Всю ночь Леонтьев бродил по островам, долго сидел на бонах лодочной станции. Быстрое течение на Невке перебирало и расчесывало зеленые нити водорослей. Стало холодно. Туман серыми струйками начал осторожно выползать из садов и стлаться по воде. Никого вокруг не было.
И тут наконец Леонтьев понял, что все эти его такие разрозненные мысли, по существу, являются мыслями о родине и о нем самом как частице многомиллионного народа, частице своей страны. Ленинград был одним из лучших ее выражений, и все в нем, до последней мелочи, говорило о прошлом, о настоящем и будущем России.

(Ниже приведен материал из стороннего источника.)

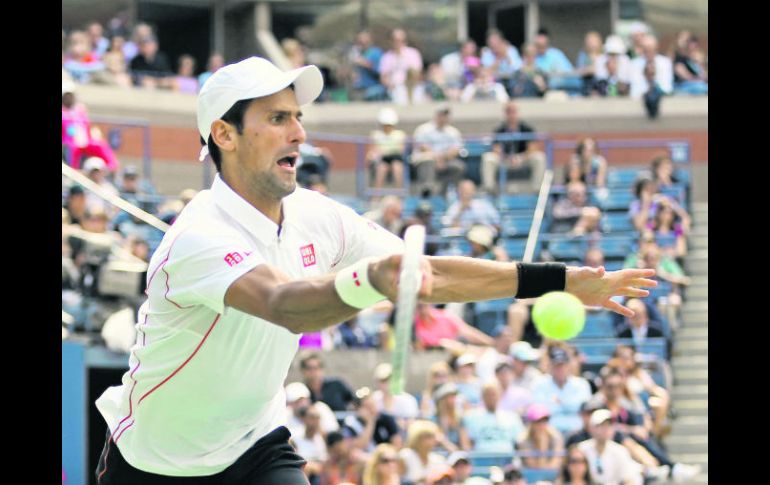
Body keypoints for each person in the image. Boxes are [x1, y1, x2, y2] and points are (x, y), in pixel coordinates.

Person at [94, 55, 656, 484]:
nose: (299, 133)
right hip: (154, 460)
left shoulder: (318, 214)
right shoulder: (199, 235)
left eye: (298, 117)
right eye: (277, 118)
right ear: (224, 134)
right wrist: (369, 283)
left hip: (253, 443)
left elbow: (427, 272)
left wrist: (558, 279)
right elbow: (284, 305)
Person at [480, 101, 546, 194]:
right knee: (488, 158)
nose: (511, 115)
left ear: (518, 113)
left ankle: (537, 189)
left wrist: (521, 158)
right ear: (505, 114)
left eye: (514, 112)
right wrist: (508, 158)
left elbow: (533, 148)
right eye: (509, 112)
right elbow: (496, 149)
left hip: (523, 159)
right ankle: (489, 188)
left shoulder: (527, 128)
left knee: (539, 157)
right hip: (505, 159)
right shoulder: (499, 129)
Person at [62, 80, 120, 172]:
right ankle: (73, 172)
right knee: (73, 148)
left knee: (100, 144)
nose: (69, 98)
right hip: (69, 143)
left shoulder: (80, 110)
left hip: (85, 141)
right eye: (67, 96)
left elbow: (87, 126)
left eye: (71, 96)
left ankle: (111, 167)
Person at [411, 105, 466, 197]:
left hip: (446, 160)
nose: (443, 118)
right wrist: (437, 158)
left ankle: (447, 192)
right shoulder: (424, 129)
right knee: (428, 161)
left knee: (458, 167)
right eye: (440, 115)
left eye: (445, 115)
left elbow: (456, 149)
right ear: (436, 116)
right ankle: (427, 191)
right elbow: (422, 146)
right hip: (426, 159)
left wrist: (442, 158)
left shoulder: (453, 132)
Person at [577, 410, 643, 485]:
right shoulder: (581, 450)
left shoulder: (620, 451)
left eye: (609, 425)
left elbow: (628, 478)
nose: (606, 429)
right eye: (601, 425)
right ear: (591, 428)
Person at [460, 380, 524, 453]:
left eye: (494, 394)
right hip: (481, 460)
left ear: (499, 395)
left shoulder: (512, 417)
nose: (491, 398)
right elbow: (466, 444)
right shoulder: (471, 417)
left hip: (507, 460)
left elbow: (520, 441)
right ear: (482, 397)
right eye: (487, 395)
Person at [379, 28, 423, 105]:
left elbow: (417, 74)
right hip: (394, 89)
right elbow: (383, 77)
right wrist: (390, 85)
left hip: (412, 88)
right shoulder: (386, 57)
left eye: (402, 40)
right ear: (390, 41)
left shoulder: (413, 53)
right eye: (395, 40)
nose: (399, 43)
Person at [367, 108, 407, 189]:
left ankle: (399, 195)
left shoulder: (400, 134)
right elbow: (372, 151)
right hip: (381, 161)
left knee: (397, 167)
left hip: (396, 159)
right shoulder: (375, 135)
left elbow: (401, 149)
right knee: (382, 168)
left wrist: (386, 152)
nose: (387, 127)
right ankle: (376, 196)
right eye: (385, 125)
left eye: (389, 125)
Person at [516, 403, 564, 470]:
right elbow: (536, 469)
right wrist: (542, 446)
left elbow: (554, 467)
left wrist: (543, 443)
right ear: (531, 423)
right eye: (538, 421)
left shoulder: (556, 437)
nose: (542, 424)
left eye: (545, 420)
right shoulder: (523, 440)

Теперь Леонтьеву стало ясным, о чем он будет писать: о России. Она сейчас представлялась ему обширным миром поэзии, далеко еще не до конца исчерпанным поэтами, писателями и художниками. Да, полно, можно ли эту поэзию исчерпать до дна? Конечно, нет. Но он все-таки должен добавить ко всему, что писалось о России, свой вклад, свою любовь к ней, свое ощущение эпохи - небывалой и удивительной.
Как, каким путем он это сделает? Это в конце концов было не так уж важно. Он твердо знал, что сделает.